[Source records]
---

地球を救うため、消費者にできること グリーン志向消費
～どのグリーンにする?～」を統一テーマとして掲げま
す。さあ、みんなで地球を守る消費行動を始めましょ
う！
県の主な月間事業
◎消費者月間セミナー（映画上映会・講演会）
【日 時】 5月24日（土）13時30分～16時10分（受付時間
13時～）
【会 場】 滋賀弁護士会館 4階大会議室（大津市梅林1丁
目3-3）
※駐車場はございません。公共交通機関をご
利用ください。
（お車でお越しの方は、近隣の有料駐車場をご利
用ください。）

---

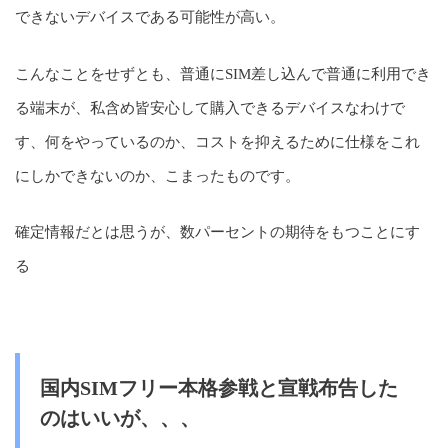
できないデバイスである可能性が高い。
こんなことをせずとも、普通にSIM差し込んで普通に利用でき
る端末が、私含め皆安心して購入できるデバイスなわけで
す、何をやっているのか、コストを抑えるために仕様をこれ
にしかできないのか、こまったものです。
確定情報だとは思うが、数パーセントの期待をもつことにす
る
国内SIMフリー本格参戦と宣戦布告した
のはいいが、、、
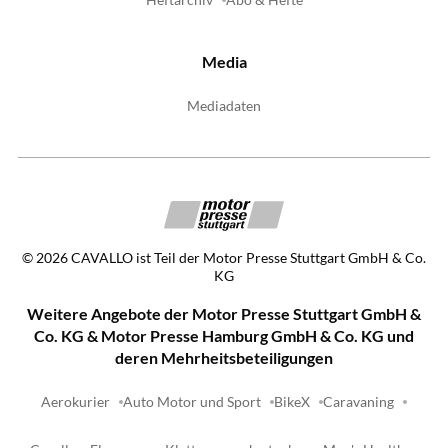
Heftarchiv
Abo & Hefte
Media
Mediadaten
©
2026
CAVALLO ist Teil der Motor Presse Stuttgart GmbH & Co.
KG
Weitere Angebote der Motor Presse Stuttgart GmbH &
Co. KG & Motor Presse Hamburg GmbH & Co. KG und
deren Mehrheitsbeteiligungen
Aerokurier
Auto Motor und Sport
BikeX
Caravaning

---

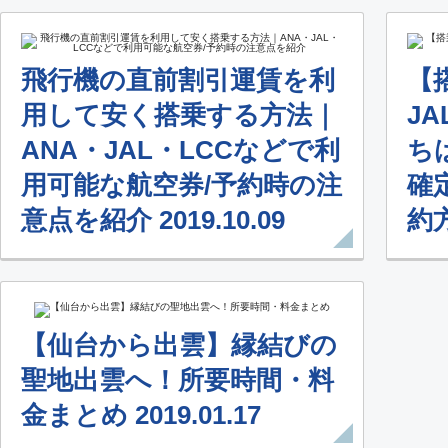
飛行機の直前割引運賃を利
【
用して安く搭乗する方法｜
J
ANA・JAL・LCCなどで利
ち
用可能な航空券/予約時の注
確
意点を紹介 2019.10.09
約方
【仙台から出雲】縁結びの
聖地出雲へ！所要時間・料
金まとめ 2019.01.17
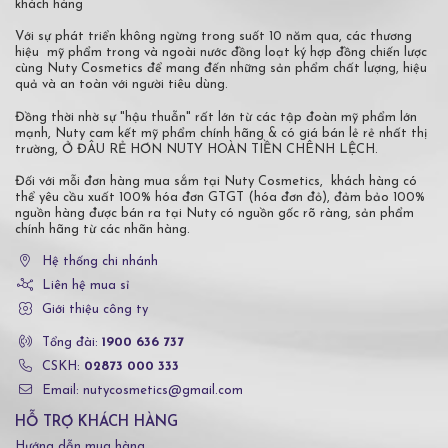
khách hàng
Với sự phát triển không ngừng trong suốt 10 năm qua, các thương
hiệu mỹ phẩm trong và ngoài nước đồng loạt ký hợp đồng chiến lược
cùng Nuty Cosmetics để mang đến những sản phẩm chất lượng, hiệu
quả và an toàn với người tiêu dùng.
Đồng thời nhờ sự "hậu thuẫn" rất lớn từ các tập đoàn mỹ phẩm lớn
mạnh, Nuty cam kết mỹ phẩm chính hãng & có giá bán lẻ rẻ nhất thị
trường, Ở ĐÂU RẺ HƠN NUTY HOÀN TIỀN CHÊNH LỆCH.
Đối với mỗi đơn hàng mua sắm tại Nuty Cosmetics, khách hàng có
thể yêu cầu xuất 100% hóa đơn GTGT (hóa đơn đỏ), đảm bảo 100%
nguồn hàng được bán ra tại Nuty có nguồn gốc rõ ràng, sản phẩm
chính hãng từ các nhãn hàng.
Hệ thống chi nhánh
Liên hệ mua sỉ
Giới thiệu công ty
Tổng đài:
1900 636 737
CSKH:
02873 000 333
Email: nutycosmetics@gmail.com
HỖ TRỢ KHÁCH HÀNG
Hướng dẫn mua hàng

---

**WORK INSTRUCTIONS**
Can you swap "Tổng đài" for "Hotline" in everything from the line containing "飛行機の直前割引運賃を利" down to the line containing "Hướng dẫn mua hàng" in the data above and give back only those lines, leaving the pictures out?

**RESULT OF THIS EXERCISE**
飛行機の直前割引運賃を利
【
用して安く搭乗する方法｜
J
ANA・JAL・LCCなどで利
ち
用可能な航空券/予約時の注
確
意点を紹介 2019.10.09
約方
【仙台から出雲】縁結びの
聖地出雲へ！所要時間・料
金まとめ 2019.01.17
khách hàng
Với sự phát triển không ngừng trong suốt 10 năm qua, các thương
hiệu mỹ phẩm trong và ngoài nước đồng loạt ký hợp đồng chiến lược
cùng Nuty Cosmetics để mang đến những sản phẩm chất lượng, hiệu
quả và an toàn với người tiêu dùng.
Đồng thời nhờ sự "hậu thuẫn" rất lớn từ các tập đoàn mỹ phẩm lớn
mạnh, Nuty cam kết mỹ phẩm chính hãng & có giá bán lẻ rẻ nhất thị
trường, Ở ĐÂU RẺ HƠN NUTY HOÀN TIỀN CHÊNH LỆCH.
Đối với mỗi đơn hàng mua sắm tại Nuty Cosmetics, khách hàng có
thể yêu cầu xuất 100% hóa đơn GTGT (hóa đơn đỏ), đảm bảo 100%
nguồn hàng được bán ra tại Nuty có nguồn gốc rõ ràng, sản phẩm
chính hãng từ các nhãn hàng.
Hệ thống chi nhánh
Liên hệ mua sỉ
Giới thiệu công ty
Hotline:
1900 636 737
CSKH:
02873 000 333
Email: nutycosmetics@gmail.com
HỖ TRỢ KHÁCH HÀNG
Hướng dẫn mua hàng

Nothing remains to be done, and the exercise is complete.